- Data to process -
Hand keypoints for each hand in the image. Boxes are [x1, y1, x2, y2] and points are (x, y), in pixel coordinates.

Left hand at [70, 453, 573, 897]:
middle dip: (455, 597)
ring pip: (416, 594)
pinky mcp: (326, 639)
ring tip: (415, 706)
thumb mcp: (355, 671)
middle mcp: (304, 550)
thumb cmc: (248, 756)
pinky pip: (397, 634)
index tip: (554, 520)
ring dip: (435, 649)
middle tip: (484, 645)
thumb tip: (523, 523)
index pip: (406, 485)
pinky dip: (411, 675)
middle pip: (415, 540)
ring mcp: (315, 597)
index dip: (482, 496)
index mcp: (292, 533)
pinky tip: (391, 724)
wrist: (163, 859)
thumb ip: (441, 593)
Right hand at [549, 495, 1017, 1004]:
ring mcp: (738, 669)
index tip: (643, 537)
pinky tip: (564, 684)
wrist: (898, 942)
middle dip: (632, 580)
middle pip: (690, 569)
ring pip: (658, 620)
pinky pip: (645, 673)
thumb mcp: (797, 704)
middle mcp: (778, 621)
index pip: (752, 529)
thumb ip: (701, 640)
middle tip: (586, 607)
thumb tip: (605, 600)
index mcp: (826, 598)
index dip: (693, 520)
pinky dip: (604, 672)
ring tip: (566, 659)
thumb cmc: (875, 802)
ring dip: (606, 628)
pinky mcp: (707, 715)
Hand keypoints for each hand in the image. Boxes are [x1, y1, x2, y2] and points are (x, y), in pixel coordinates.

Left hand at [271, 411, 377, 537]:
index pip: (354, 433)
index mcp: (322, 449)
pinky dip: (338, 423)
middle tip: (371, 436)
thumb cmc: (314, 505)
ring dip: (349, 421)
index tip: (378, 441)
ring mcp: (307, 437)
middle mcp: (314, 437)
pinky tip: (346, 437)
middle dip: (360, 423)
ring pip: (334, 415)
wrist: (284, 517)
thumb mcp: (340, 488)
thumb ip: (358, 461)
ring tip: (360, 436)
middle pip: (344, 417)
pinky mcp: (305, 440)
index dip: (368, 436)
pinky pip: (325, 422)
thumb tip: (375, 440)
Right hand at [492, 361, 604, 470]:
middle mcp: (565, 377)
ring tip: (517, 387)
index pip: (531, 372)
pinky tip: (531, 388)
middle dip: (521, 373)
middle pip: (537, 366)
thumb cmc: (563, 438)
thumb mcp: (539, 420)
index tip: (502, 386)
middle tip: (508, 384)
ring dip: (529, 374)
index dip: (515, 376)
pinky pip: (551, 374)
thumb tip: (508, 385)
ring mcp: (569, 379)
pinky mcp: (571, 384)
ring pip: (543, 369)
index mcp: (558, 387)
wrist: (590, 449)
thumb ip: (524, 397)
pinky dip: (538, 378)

- What needs to be done -
Write out the lines above from the one containing "pinky pip: (397, 634)" through the last, exactly as they are.

- Result of this exercise -
pinky pip: (397, 634)
index tip: (554, 520)
ring dip: (435, 649)
middle tip: (484, 645)
thumb tip: (523, 523)
index pip: (406, 485)
pinky dip: (411, 675)
middle pip: (415, 540)
ring mcp: (315, 597)
index dip: (482, 496)
index mcp: (292, 533)
pinky tip: (391, 724)
wrist: (163, 859)
thumb ip: (441, 593)
Right hand at [549, 495, 1017, 1004]:
ring mcp: (738, 669)
index tip: (643, 537)
pinky tip: (564, 684)
wrist: (898, 942)
middle dip: (632, 580)
middle pip: (690, 569)
ring pip: (658, 620)
pinky pip: (645, 673)
thumb mcp: (797, 704)
middle mcp: (778, 621)
index pip: (752, 529)
thumb ip: (701, 640)
middle tip: (586, 607)
thumb tip: (605, 600)
index mcp: (826, 598)
index dip: (693, 520)
pinky dip: (604, 672)
ring tip: (566, 659)
thumb cmc: (875, 802)
ring dip: (606, 628)
pinky mcp: (707, 715)
Hand keypoints for each hand in the image. Boxes are [x1, y1, x2, y2] and points are (x, y), in pixel coordinates.

Left hand at [271, 411, 377, 537]:
index pip: (354, 433)
index mcp: (322, 449)
pinky dip: (338, 423)
middle tip: (371, 436)
thumb cmc: (314, 505)
ring dip: (349, 421)
index tip: (378, 441)
ring mcp: (307, 437)
middle mcp: (314, 437)
pinky tip: (346, 437)
middle dip: (360, 423)
ring pip: (334, 415)
wrist: (284, 517)
thumb mcp: (340, 488)
thumb ip: (358, 461)
ring tip: (360, 436)
middle pip: (344, 417)
pinky mcp: (305, 440)
index dip: (368, 436)
pinky pip: (325, 422)
thumb tip: (375, 440)
Right hand at [492, 361, 604, 470]:
middle mcp: (565, 377)
ring tip: (517, 387)
index pip: (531, 372)
pinky tip: (531, 388)
middle dip: (521, 373)
middle pip: (537, 366)
thumb cmc: (563, 438)
thumb mcp: (539, 420)
index tip: (502, 386)
middle tip: (508, 384)
ring dip: (529, 374)
index dip: (515, 376)
pinky pip: (551, 374)
thumb tip: (508, 385)
ring mcp: (569, 379)
pinky mcp: (571, 384)
ring pip: (543, 369)
index mcp: (558, 387)
wrist: (590, 449)
thumb ip: (524, 397)
pinky dip: (538, 378)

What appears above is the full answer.